__Work instructions__: Any image in the records is to be dropped, and everything else duplicated precisely.

*** Opening Material for the task ***

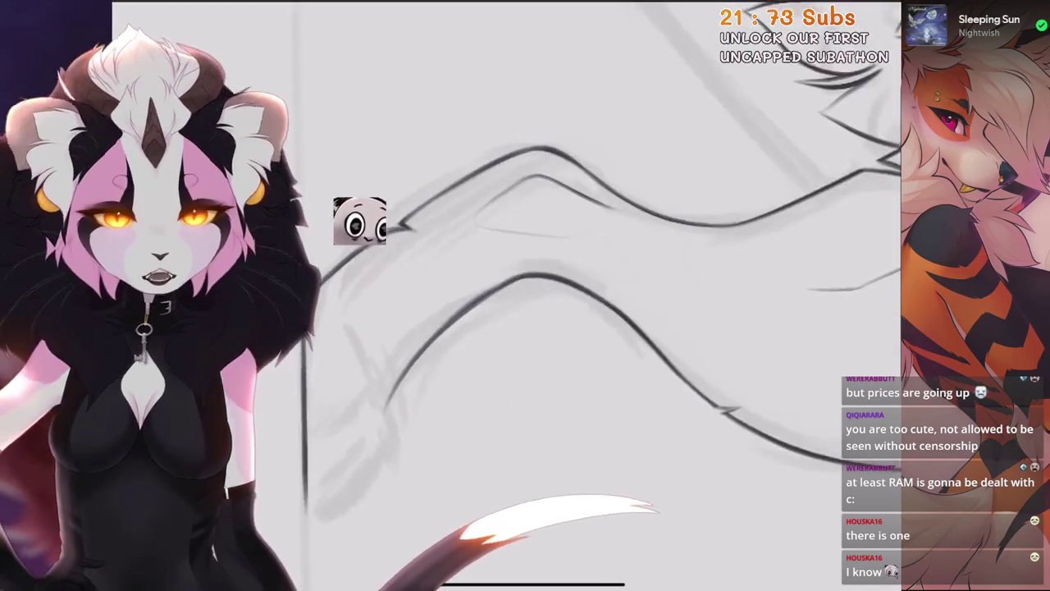
{"action": "left_click_drag", "start_coordinate": [623, 312], "coordinate": [607, 205]}
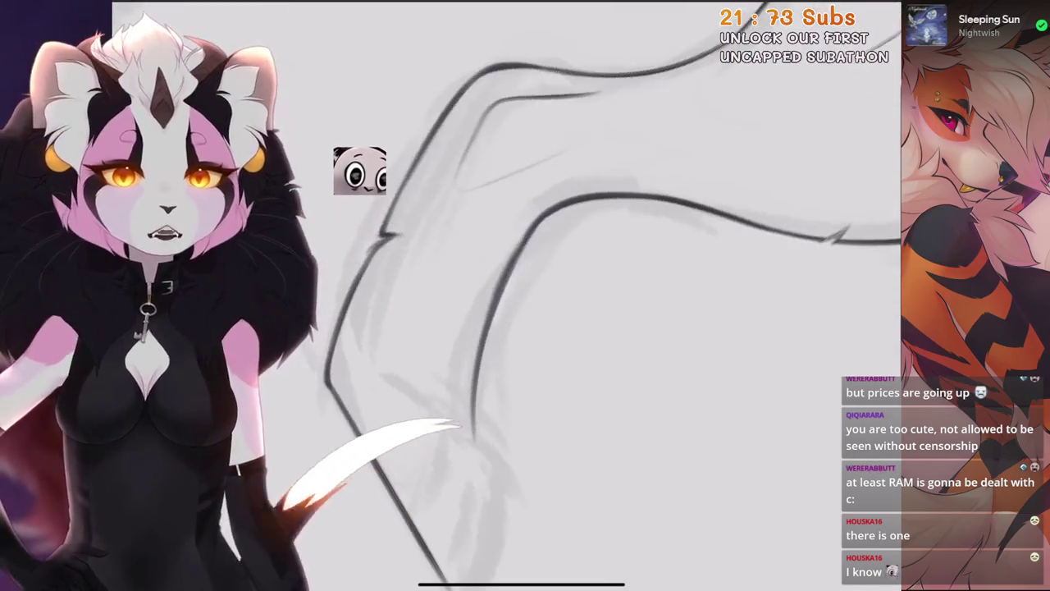
{"action": "left_click_drag", "start_coordinate": [575, 329], "coordinate": [623, 271]}
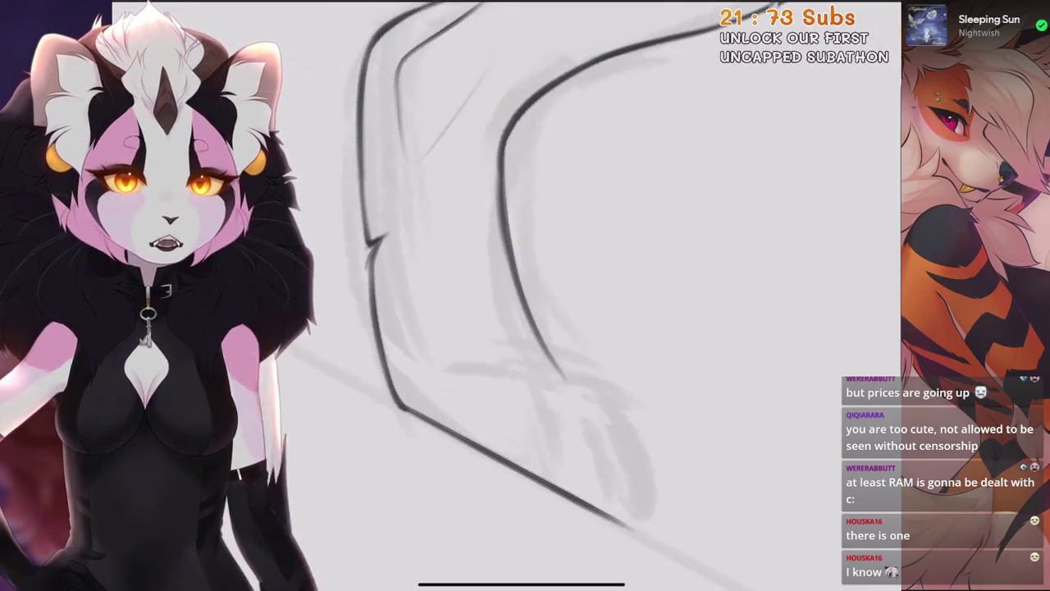
{"action": "mouse_move", "coordinate": [574, 410]}
{"action": "left_mouse_down"}
{"action": "mouse_move", "coordinate": [591, 311]}
{"action": "mouse_move", "coordinate": [525, 246]}
{"action": "left_mouse_up"}
Ink the lower leg and paw lines, redrawing the diagonal and curved strokes
{"action": "key", "text": "ctrl+z"}
{"action": "mouse_move", "coordinate": [254, 423]}
{"action": "left_mouse_down"}
{"action": "mouse_move", "coordinate": [457, 280]}
{"action": "mouse_move", "coordinate": [463, 357]}
{"action": "mouse_move", "coordinate": [541, 236]}
{"action": "left_mouse_up"}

*** Closing Material for the task ***

__Solution for this problem__:
{"action": "left_click_drag", "start_coordinate": [623, 312], "coordinate": [607, 205]}
{"action": "left_click_drag", "start_coordinate": [575, 329], "coordinate": [623, 271]}
{"action": "mouse_move", "coordinate": [574, 410]}
{"action": "left_mouse_down"}
{"action": "mouse_move", "coordinate": [591, 311]}
{"action": "mouse_move", "coordinate": [525, 246]}
{"action": "left_mouse_up"}
Ink the lower leg and paw lines, redrawing the diagonal and curved strokes
{"action": "key", "text": "ctrl+z"}
{"action": "mouse_move", "coordinate": [254, 423]}
{"action": "left_mouse_down"}
{"action": "mouse_move", "coordinate": [457, 280]}
{"action": "mouse_move", "coordinate": [463, 357]}
{"action": "mouse_move", "coordinate": [541, 236]}
{"action": "left_mouse_up"}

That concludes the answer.